In fact, this article, how it’s written, it’s layout, it’s publication process and so on has all been based off mentoring and training I’ve received from other people.

I have had to take the time to understand the principles and why something worked for someone else. Then I adopted and applied what works for me. It’s been a learning curve that has taken me years.

However, I can’t mimic someone else and be effective. I need to retain my own voice, understand my own audience and work within my own preferences and skills.

So do you.

I use the example of others to illustrate principles. I then learn how to best apply those principles.

  1. Not leveraging systems or structures: Too many small organizations undervalue the need for developing systems and structures as part of what allows sustainability and scalability.

Too many large organizations lack understanding of how to properly leverage or use their systems and structures to fully benefit from them.

Many small organizations interpret the effort and work of building useful systems and structures as a sign that this is the WRONG DIRECTION.

That’s a false interpretation of work and effort. In fact, every growing and sustainable organization is highly skilled at building the systems and structures that make success possible.

Too many large organizations forget the purpose behind their systems and structures. I once was working with one of the largest companies in the world.
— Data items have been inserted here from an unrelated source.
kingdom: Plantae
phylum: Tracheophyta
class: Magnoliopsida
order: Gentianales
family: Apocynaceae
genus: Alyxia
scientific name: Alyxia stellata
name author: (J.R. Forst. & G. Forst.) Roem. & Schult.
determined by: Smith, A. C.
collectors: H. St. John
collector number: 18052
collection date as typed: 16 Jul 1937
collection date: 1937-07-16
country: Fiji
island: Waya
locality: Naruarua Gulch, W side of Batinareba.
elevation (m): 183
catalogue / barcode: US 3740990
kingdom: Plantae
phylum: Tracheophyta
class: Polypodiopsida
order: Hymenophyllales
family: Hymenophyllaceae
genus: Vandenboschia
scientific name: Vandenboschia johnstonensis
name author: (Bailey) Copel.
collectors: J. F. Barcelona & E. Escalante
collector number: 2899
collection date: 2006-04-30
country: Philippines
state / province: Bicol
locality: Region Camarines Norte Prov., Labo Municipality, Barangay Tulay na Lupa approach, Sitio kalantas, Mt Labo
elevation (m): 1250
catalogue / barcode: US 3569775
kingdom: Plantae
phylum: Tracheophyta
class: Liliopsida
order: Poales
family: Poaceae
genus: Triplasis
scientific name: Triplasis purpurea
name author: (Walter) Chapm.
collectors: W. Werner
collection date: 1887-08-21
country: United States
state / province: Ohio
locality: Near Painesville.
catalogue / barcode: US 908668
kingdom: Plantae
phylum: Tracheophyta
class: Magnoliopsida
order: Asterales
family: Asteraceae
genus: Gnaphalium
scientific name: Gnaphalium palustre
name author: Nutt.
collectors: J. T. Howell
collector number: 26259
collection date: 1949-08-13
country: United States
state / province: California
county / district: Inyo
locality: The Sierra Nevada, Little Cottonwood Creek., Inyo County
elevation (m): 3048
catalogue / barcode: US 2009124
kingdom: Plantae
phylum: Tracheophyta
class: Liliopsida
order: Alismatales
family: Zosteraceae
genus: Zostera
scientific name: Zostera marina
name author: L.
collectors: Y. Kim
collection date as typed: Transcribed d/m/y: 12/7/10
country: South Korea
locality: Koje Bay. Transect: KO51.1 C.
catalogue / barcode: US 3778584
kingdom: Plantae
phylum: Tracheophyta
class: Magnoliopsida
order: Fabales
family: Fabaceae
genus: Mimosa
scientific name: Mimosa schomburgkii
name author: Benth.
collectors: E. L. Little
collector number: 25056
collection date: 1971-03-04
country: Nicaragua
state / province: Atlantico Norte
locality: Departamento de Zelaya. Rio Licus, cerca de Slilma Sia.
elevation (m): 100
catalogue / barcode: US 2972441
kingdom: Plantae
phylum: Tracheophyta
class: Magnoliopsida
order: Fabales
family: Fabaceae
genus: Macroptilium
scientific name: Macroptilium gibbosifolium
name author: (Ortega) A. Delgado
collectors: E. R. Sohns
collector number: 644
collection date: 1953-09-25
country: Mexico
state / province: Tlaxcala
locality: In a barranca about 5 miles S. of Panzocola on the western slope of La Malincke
As I sat down for lunch with a couple of their planners, one made a comment to the other, “What would this company be like if we ran it like a business?”

The company was so large it has basically lost track of itself. Similar to many government programs, individual teams, departments, and divisions had come to feel like little fish trying to survive in the great ocean of this company. There were focused on surviving their own ecosystem – rather than working together.

The work of that company was to learn how to help all their different components and systems to effectively work for and benefit from each other.

Effective leaders practice and respect effective management

The owner of my favorite client companies hates the word management.  So, I use it as often as I can.

He had a negative perception that management was stale. Anti-leadership.

I think he is changing though. His company is experiencing dramatic growth. This growth has only become possible with the development of strong management.

Strong management and strong leadership are having like fingers and an opposable thumb. They work better together.